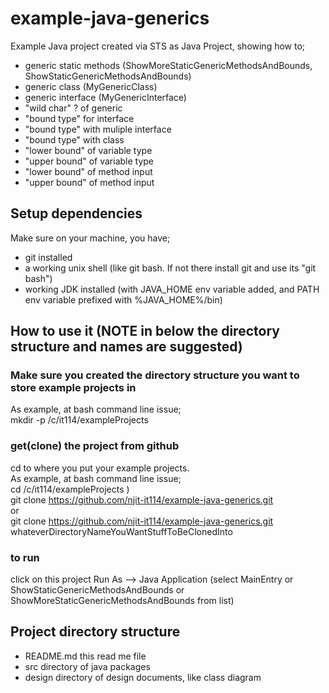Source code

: # example-java-generics
Example Java project created via STS as Java Project, showing how to;
- generic static methods (ShowMoreStaticGenericMethodsAndBounds, ShowStaticGenericMethodsAndBounds)
- generic class (MyGenericClass)
- generic interface (MyGenericInterface)
- "wild char" ? of generic
- "bound type" for interface
- "bound type" with muliple interface
- "bound type" with class
- "lower bound" of variable type
- "upper bound" of variable type
- "lower bound" of method input
- "upper bound" of method input

## Setup dependencies
Make sure on your machine, you have;
- git installed
- a working unix shell (like git bash. If not there install git and use its "git bash")
- working JDK installed (with JAVA_HOME env variable added, and PATH env variable prefixed with %JAVA_HOME%/bin)

## How to use it  (NOTE in below the directory structure and names are suggested)
### Make sure you created the directory structure you want to store example projects in
As example, at bash command line issue;<br>
mkdir -p /c/it114/exampleProjects

### get(clone) the project from github
cd to where you put your example projects.<br>
As example, at bash command line issue;<br>
cd /c/it114/exampleProjects ) <br>
git clone https://github.com/njit-it114/example-java-generics.git <br>
or<br>
git clone https://github.com/njit-it114/example-java-generics.git  whateverDirectoryNameYouWantStuffToBeClonedInto

### to run
click on this project
Run As --> Java Application (select MainEntry or ShowStaticGenericMethodsAndBounds or ShowMoreStaticGenericMethodsAndBounds from list)

## Project directory structure
- README.md this read me file
- src directory of java packages
- design directory of design documents, like class diagram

***

REQUIRED ACTION —
Quote the data above from the line containing "- git installed" to the line containing "## Project directory structure", inclusive, and stop.

SOLUTION FOR THIS PROBLEM —
- git installed
- a working unix shell (like git bash. If not there install git and use its "git bash")
- working JDK installed (with JAVA_HOME env variable added, and PATH env variable prefixed with %JAVA_HOME%/bin)

## How to use it  (NOTE in below the directory structure and names are suggested)
### Make sure you created the directory structure you want to store example projects in
As example, at bash command line issue;<br>
mkdir -p /c/it114/exampleProjects

### get(clone) the project from github
cd to where you put your example projects.<br>
As example, at bash command line issue;<br>
cd /c/it114/exampleProjects ) <br>
git clone https://github.com/njit-it114/example-java-generics.git <br>
or<br>
git clone https://github.com/njit-it114/example-java-generics.git  whateverDirectoryNameYouWantStuffToBeClonedInto

### to run
click on this project
Run As --> Java Application (select MainEntry or ShowStaticGenericMethodsAndBounds or ShowMoreStaticGenericMethodsAndBounds from list)

## Project directory structure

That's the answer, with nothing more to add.